Schiffe, die im Mittelmeer versinken – das könnte leider auch aus einem aktuellen Zeitungsbericht stammen, ist in diesem Fall aber der Ausgangspunkt der Aufführung. Idomeneus führt die Zuseher*innen weg vom aktuellen Kontext und hinein in den antiken Mythos. Unter der Regie von Jérôme Junod haben Studierende der Kunstuniversität Graz den Mythos um König Idomeneus auf der Bühne zum Leben erweckt und kreisen um die Frage, wie es wirklich wa(h)r.

Idomeneus Ensemble (c) Lupi Spuma

Idomeneus Ensemble (c) Lupi Spuma

Nach Ende des trojanischen Krieges gerät König Idomeneus auf der Rückreise nach Kreta in einen furchtbaren Sturm, durch den 79 seiner 80 Schiffe versinken. Nur durch einen Handel mit dem Gott Poseidon kann er ein einziges Schiff retten: Er verspricht das erste Lebewesen, das ihm auf der heimatlichen Insel begegnet, dem gnädigen Gott zu opfern. Das ist nur unglücklicherweise – wie könnte es aber auch anders sein – sein eigener Sohn Idamantes.

Zum weiteren Verlauf der Geschichte gibt es verschiedene Varianten – angefangen von der bestialischen Abschlachtung des eigenen Sohnes über mythische, zu bekämpfende Kreaturen bis hin zur Lösung, das Poseidon schlussendlich auf das Opfer verzichtet. Als eine der bedeutendsten Verarbeitungen des Mythos‘ gilt die im Geiste der Aufklärung entstandene Oper Idomeneo von Wolfgang Amadeus Mozart.

Die im Schauspielhaus Graz umgesetzte Inszenierung nach Roland Schimmelpfennig, der vor allem für sein Stück Der goldene Drache bekannt ist, wählt nicht ein Ende, sondern wirft die Entscheidung darüber den Zuseher*innen zu. Wie schon in anderen Werken zuvor ist auch Idomeneus vom Prinzip des epischen Erzählens geprägt. In 18 Szenen wird die Geschichte immer und immer wieder aufgerollt und dabei neue Perspektiven aufgeworfen. Mal sprechen die zwölf Schauspieler*innen im Chor, mal einzeln, zum Teil auch gegeneinander, wenn sich die Ansichten der Figuren über die Wirklichkeit widersprechen. Ein empörtes ‚Nein, so ist es nicht gewesen!‘ ist des Öfteren zu hören. Die Narration entwickelt dabei – auch wegen des genialen Spiels der Schauspieler*innen – eine Sogwirkung, der sich die Zusehenden nicht entziehen können.
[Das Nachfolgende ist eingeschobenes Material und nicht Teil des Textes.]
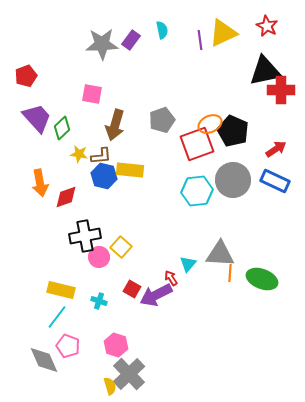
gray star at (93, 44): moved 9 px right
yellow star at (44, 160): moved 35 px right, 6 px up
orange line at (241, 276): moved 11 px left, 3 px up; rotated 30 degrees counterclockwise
Die Welt des Mythos – die Menschen- und die Götterwelt – spiegelt sich in der Inszenierung in Graz wider: Jede der zwölf Figuren der Bühne repräsentiert einen der zwölf olympischen Götter im engeren Sinn. Diese sind durch ihre Kleidung sowie ihr Auftreten klar erkennbar. Auch die Hierarchie zwischen den göttlichen Eltern (Zeus und seinen vier Geschwistern) und ihren Kindern wird im Spiel deutlich – weichen die Vorstellungen der Generationen darüber, wie der Mythos sich wirklich abgespielt haben soll, doch deutlich voneinander ab. Diese weitere Ebene – auf der einen Seite der Text, auf der anderen Seite die göttlichen Figuren – gibt der Inszenierung eine zusätzliche Tiefe und lässt die Interaktionen in einem anderen Licht erscheinen.

Am Schluss bleibt dem Zusehenden nur eine Frage offen:

‚Welches Ende wirst du finden?‘

Die nächste Aufführung findet am 30.Jänner 2016 statt.